TASK INSTRUCTIONS — Can you repeat, word for word, the part of the items below that opens with the line containing "Training Time" and closes with the line containing "Reading left to", including both of those lines? Leave the pictures out of your answer.

::: RECORD EXCERPTS :::

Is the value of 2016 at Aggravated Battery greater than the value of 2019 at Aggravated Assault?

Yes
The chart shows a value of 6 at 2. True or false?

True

:::
::: RECORD EXCERPTS :::

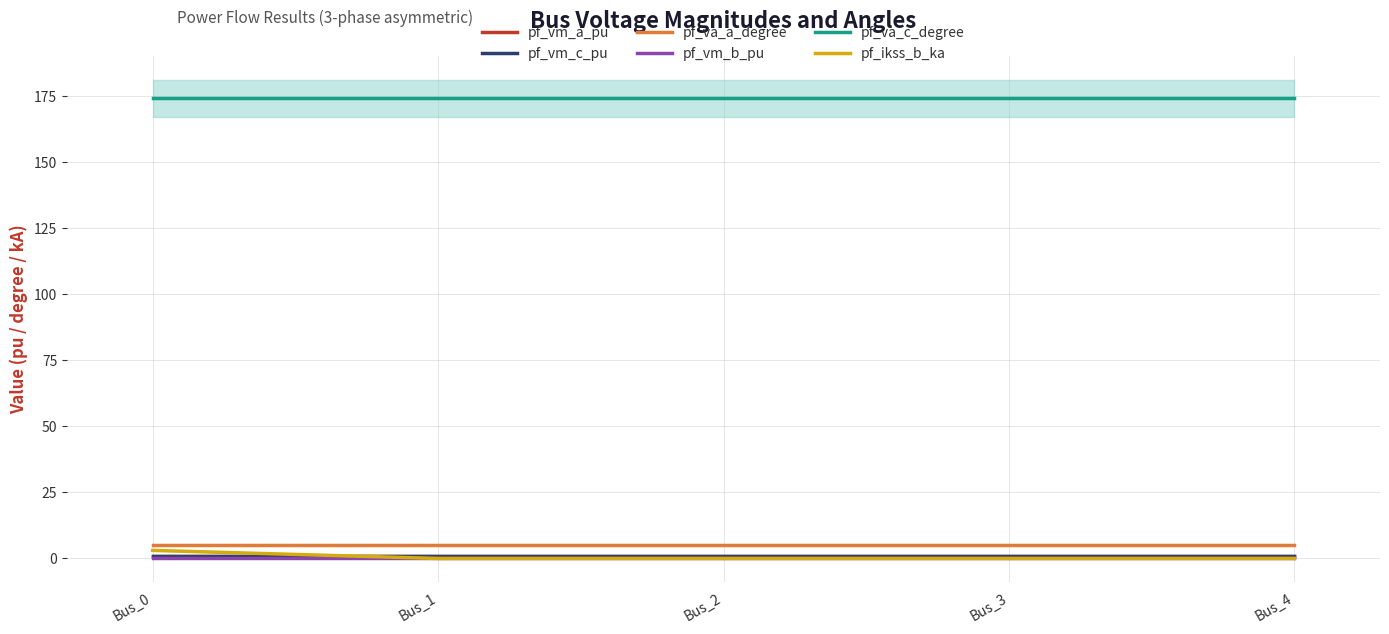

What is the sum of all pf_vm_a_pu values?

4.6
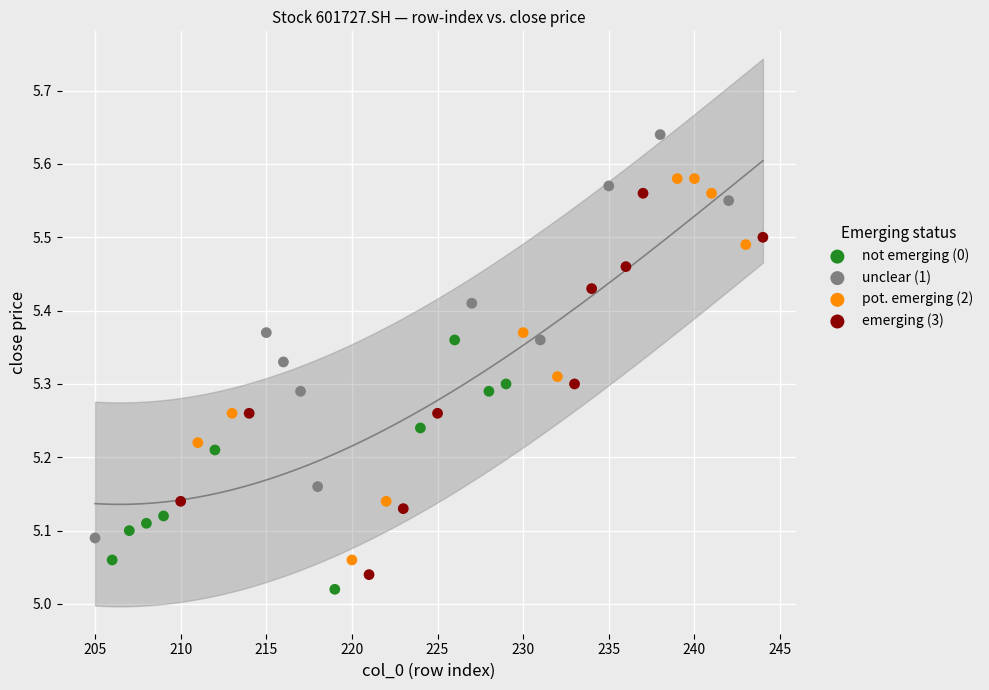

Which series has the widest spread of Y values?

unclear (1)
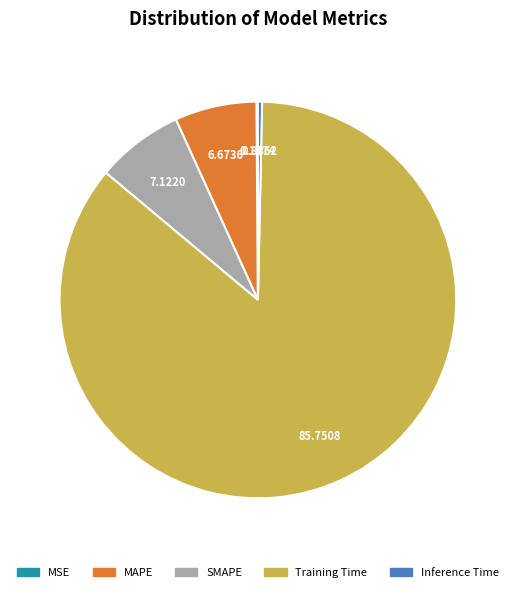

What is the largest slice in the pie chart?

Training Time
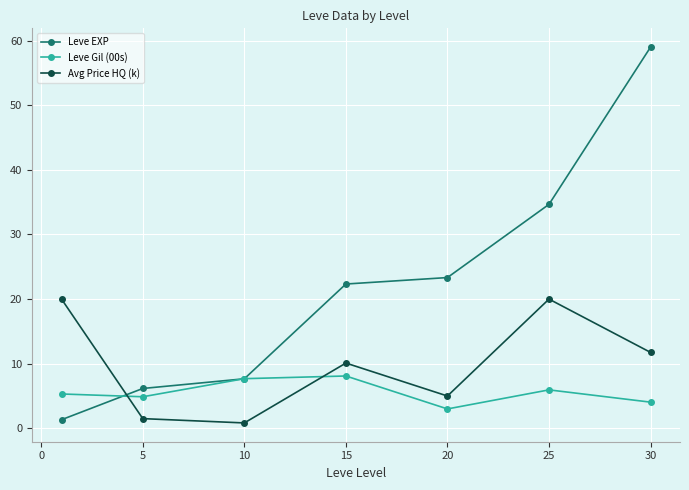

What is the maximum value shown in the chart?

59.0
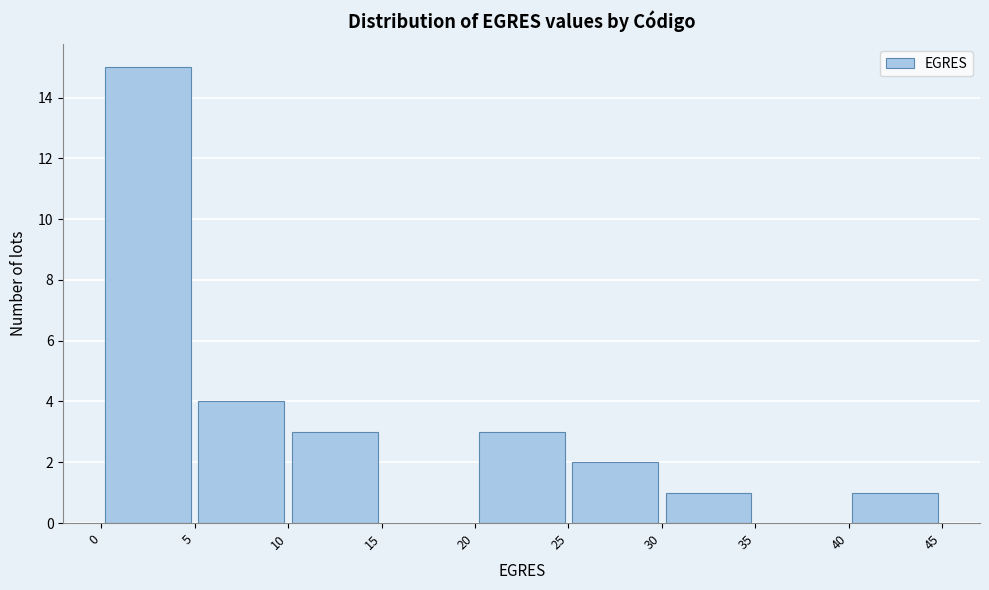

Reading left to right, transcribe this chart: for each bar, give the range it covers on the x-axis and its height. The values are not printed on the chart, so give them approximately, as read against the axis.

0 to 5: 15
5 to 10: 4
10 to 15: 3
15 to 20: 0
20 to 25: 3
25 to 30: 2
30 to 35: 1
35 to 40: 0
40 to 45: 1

:::
::: RECORD EXCERPTS :::

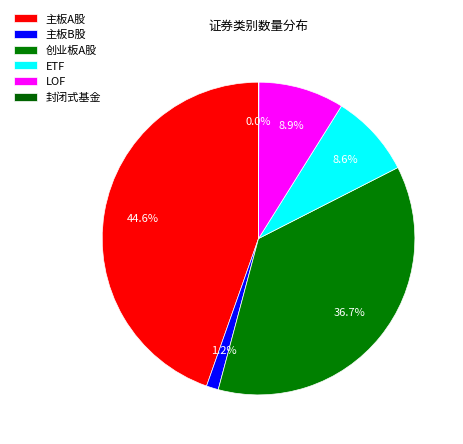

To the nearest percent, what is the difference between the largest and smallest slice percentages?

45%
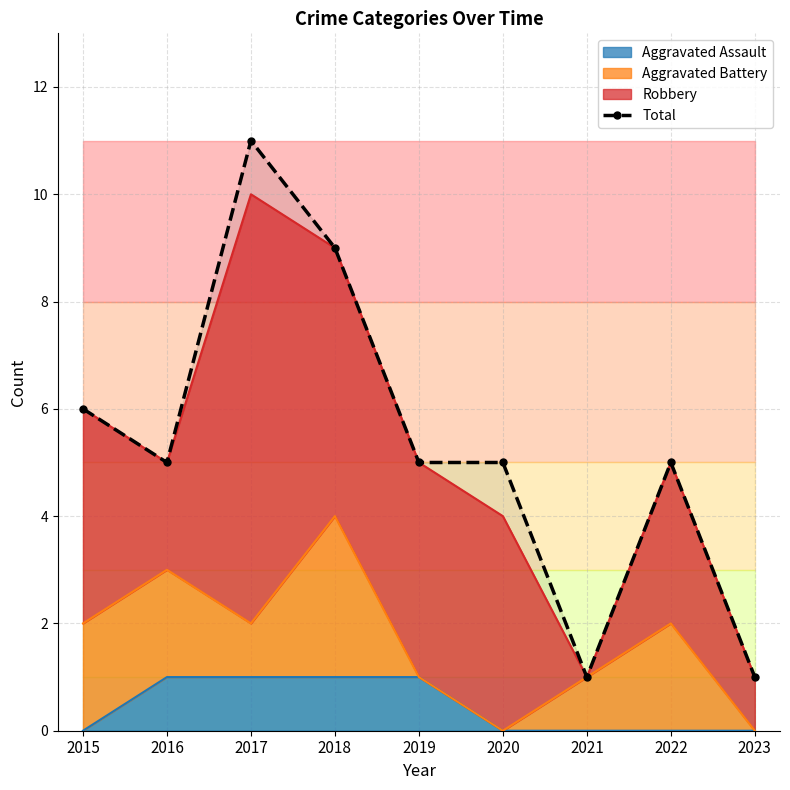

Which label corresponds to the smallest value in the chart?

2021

:::

ANSWER BELOW —
Training Time

What is the maximum value shown in the chart?

59.0

Reading left to right, transcribe this chart: for each bar, give the range it covers on the x-axis and its height. The values are not printed on the chart, so give them approximately, as read against the axis.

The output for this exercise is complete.